Tag Archive for toronto

Toronto Women’s Bookstore to close

I feel like it’s the end of an era or something.

Australian Rules?

At the request of Mayor Rob Ford’s executive committee and council’s government management committee, city elections officials are now studying a proposal to switch to a ranked ballot system. Councillor Paul Ainslie, the government management chair and a Ford ally, said he plans to bring the proposal to the council floor in November.

[…]

The ranked ballot system typically works as follows. Instead of choosing a single candidate, as they do now, voters are free to rank candidates in the order they prefer them. (A “1” for their favourite, a “2” for their second favourite, “3” for their third.) If a candidate gets a majority of first-place votes — more than 50 per cent — the election is over.

But if no candidate gets a majority of first-place votes — say, if the most popular candidate has 35 per cent — the least popular candidate is eliminated, and the second-place votes of that candidate’s supporters are added to the totals of the candidates who remain. This process of elimination and addition, known as an instant runoff, continues until someone has a majority.
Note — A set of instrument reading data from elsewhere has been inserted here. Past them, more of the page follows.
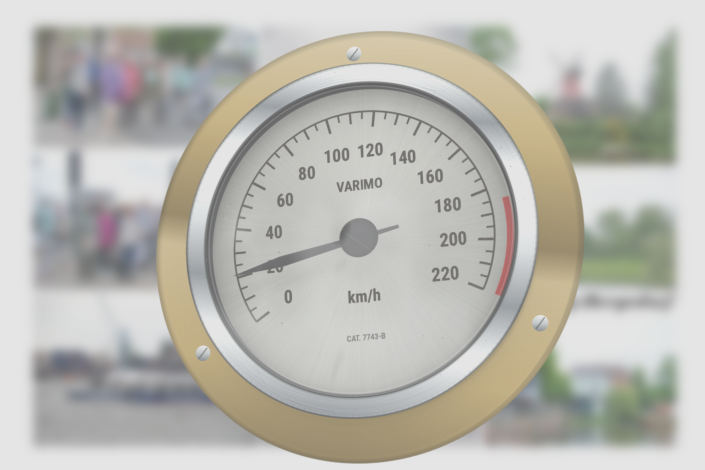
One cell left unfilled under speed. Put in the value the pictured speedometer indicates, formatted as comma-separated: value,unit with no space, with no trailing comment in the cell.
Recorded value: 20,km/h
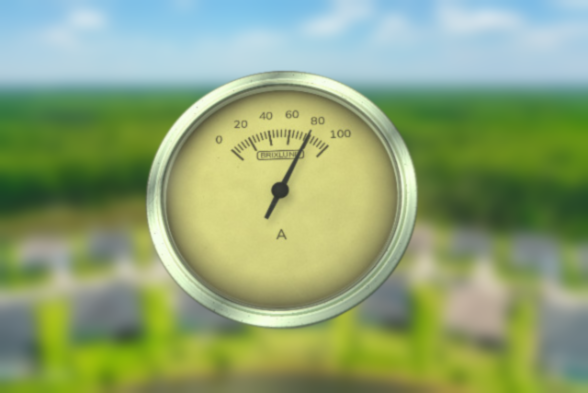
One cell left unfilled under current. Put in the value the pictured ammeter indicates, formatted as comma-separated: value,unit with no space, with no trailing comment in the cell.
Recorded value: 80,A
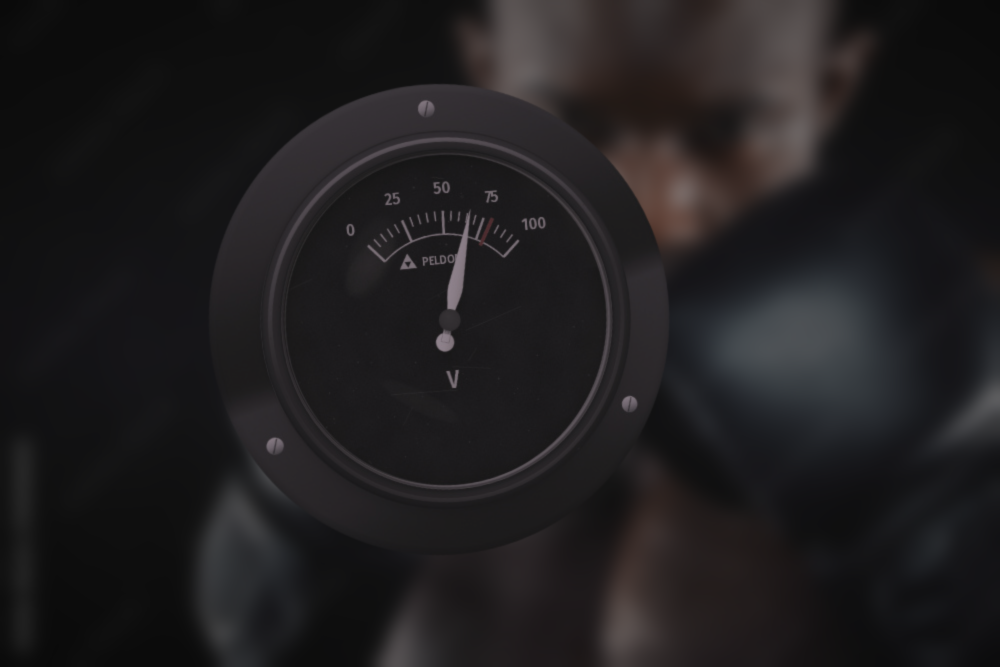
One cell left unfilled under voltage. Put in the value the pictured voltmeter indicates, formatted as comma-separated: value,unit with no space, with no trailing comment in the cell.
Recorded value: 65,V
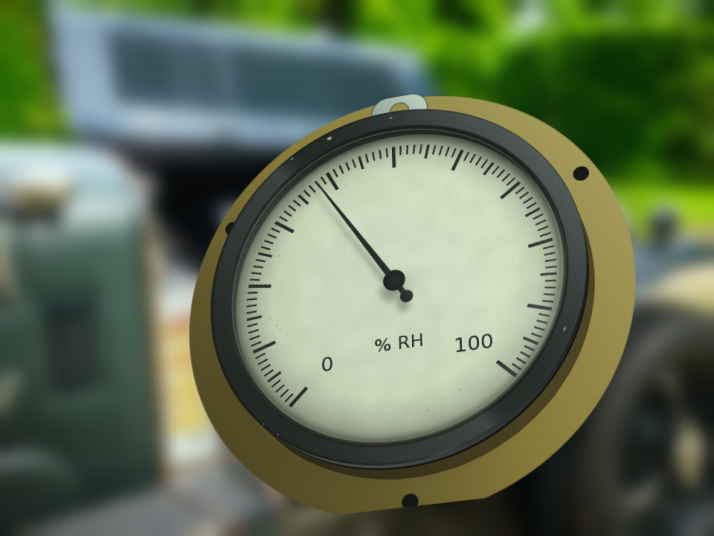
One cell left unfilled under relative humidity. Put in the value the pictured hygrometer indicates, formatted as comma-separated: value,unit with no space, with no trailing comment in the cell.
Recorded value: 38,%
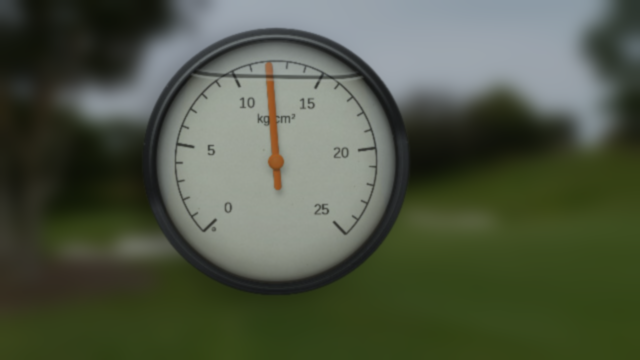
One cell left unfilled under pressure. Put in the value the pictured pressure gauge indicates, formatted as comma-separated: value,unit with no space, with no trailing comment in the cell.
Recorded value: 12,kg/cm²
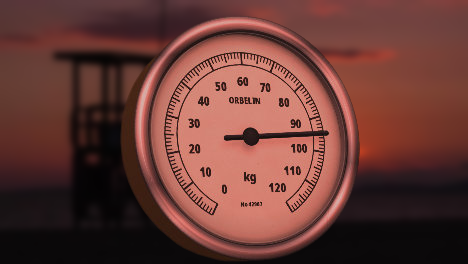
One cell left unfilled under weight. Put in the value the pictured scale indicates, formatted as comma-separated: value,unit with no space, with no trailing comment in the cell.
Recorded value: 95,kg
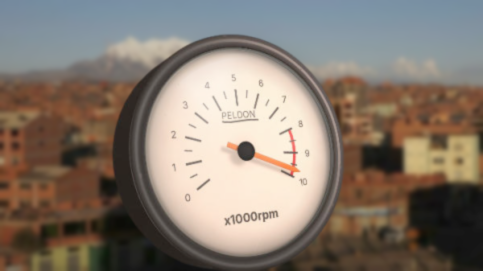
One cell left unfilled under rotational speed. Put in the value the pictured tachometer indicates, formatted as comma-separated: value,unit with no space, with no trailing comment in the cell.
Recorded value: 9750,rpm
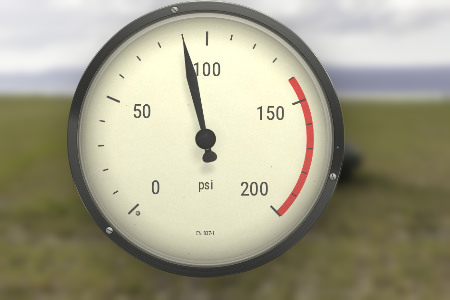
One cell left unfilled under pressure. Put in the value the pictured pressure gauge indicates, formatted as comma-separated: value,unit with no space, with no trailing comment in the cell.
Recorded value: 90,psi
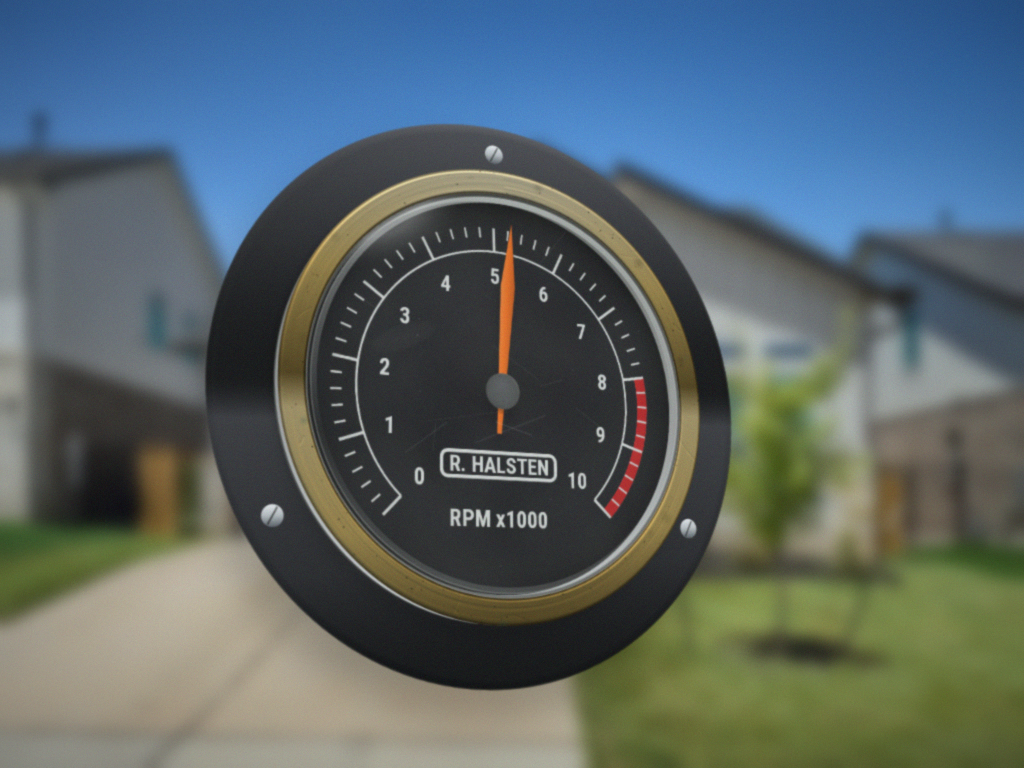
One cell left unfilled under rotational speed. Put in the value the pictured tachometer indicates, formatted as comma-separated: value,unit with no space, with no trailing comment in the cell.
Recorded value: 5200,rpm
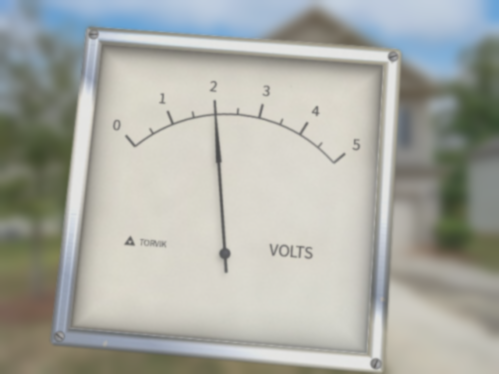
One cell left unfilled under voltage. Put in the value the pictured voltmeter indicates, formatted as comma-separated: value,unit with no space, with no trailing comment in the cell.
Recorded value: 2,V
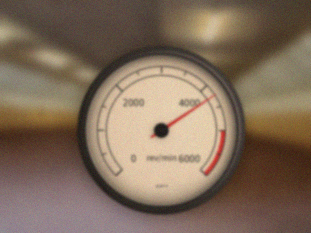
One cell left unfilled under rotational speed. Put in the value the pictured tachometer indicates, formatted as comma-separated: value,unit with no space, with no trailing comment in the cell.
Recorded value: 4250,rpm
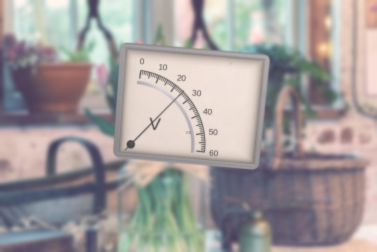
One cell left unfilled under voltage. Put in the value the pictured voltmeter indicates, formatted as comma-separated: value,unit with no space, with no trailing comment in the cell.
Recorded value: 25,V
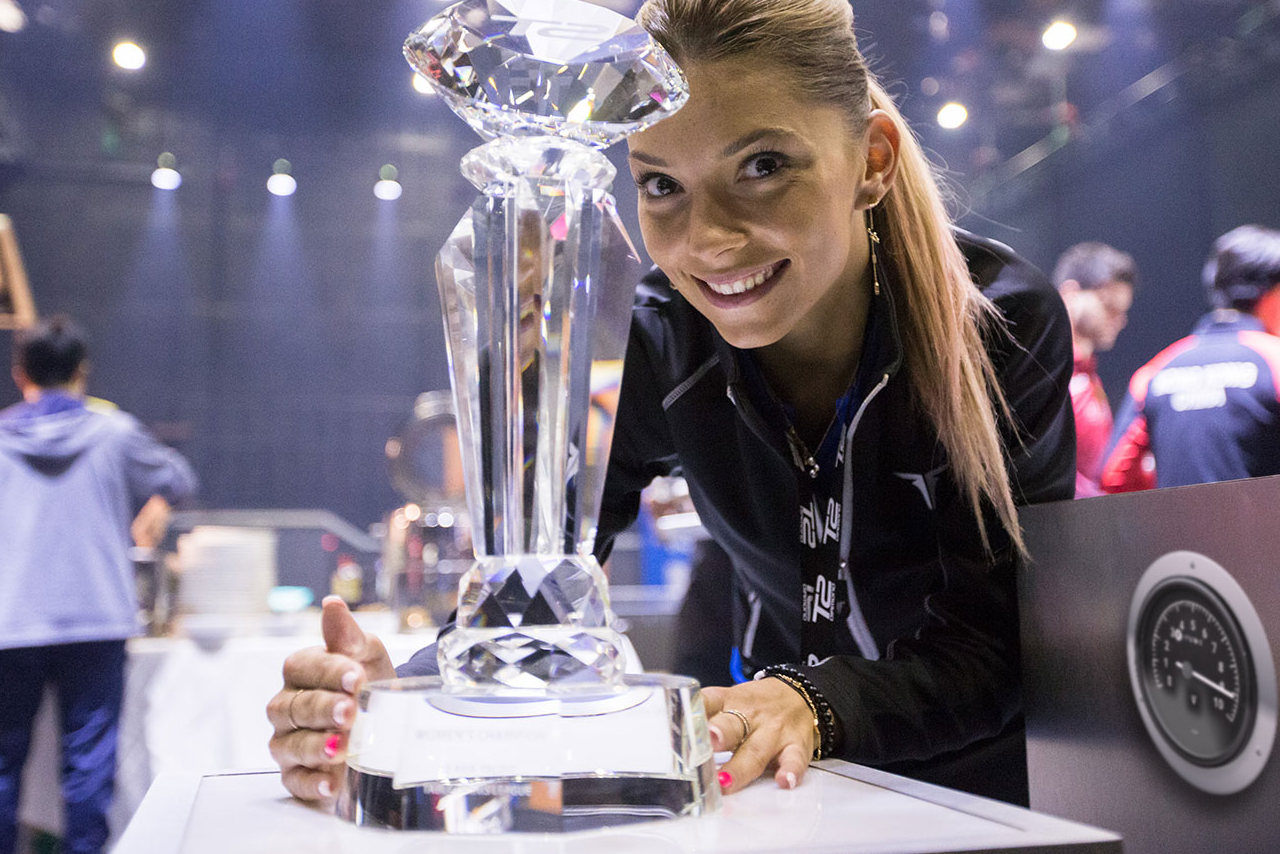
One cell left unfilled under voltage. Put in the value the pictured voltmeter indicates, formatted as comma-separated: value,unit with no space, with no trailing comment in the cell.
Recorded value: 9,V
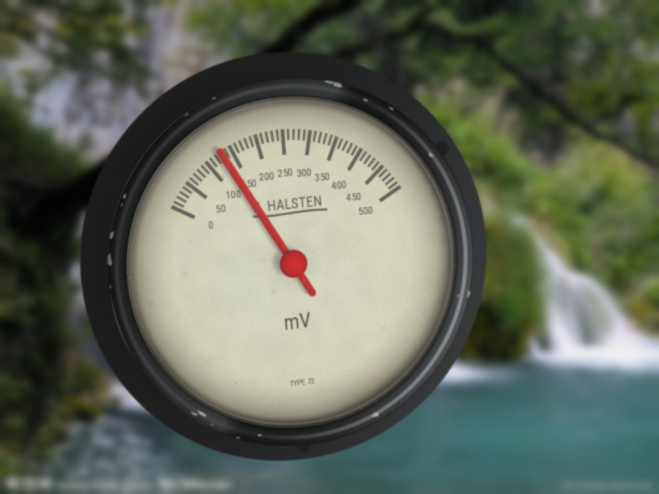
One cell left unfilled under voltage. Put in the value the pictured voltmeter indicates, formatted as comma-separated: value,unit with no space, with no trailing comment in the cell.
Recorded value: 130,mV
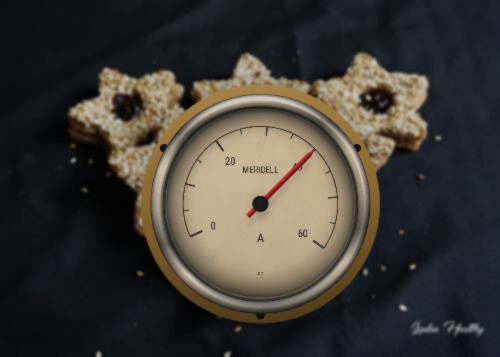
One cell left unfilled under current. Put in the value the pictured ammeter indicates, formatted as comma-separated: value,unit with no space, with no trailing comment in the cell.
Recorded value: 40,A
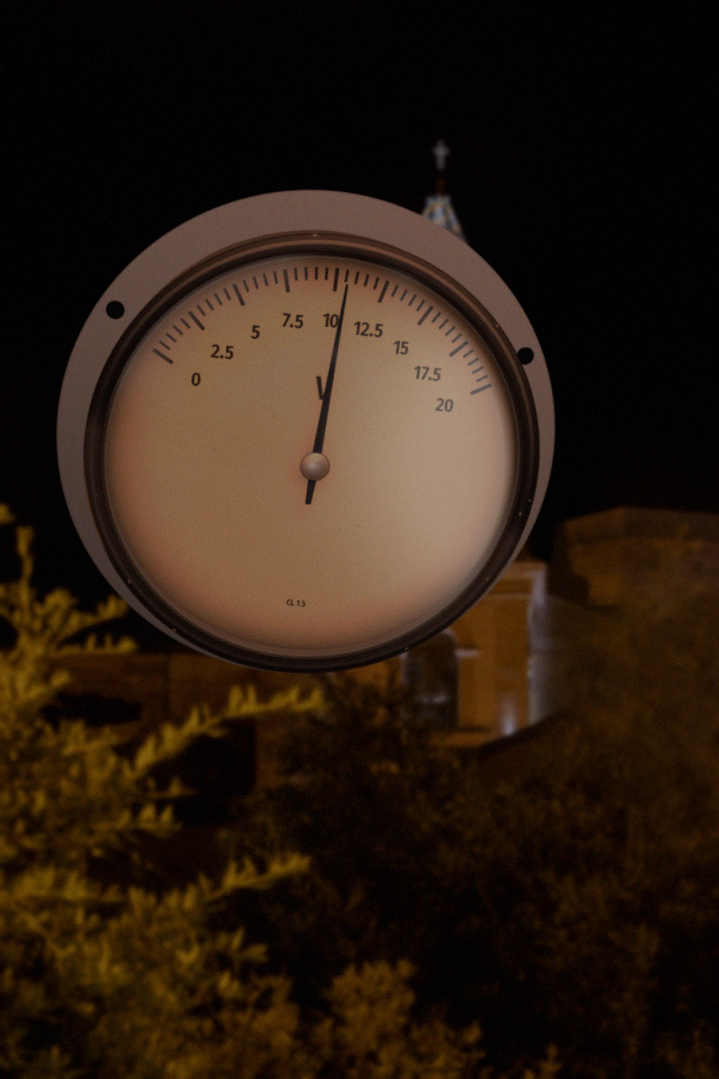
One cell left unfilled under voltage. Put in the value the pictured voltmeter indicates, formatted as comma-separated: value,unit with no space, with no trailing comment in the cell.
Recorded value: 10.5,V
“Toronto votes: Ranked ballots for 2018? Toronto city council may vote on changing its election system”, The Toronto Star

Toronto Police: Kinda Douchecanoes

Toronto police say they are working to improve their relationship with the city’s transgender community, even as some transgender people say they’re being targeted by officers.

“The policy itself requires that interactions with transgender-transsexual people will take full account of their human rights,” said Alok Mukerjee, the chair of the Toronto Police Services Board. “And give them the same respectful treatment as anybody else.”

In turn, people in the transgender community say they’re still stigmatized and often mistaken for prostitutes.

The comments from both sides come in the midst of the city’s huge annual Pride celebrations, and just weeks after Ontario became the first jurisdiction in North America to protect the rights of transgender people.

Police began tracking the number of times officers search or detain people who identify themselves as transgender in 2010. That year, it happened 186 times. In 2011, that number rose to 244.

CBC.ca

My LJ-friend, Morgan Page, is quoted in the article.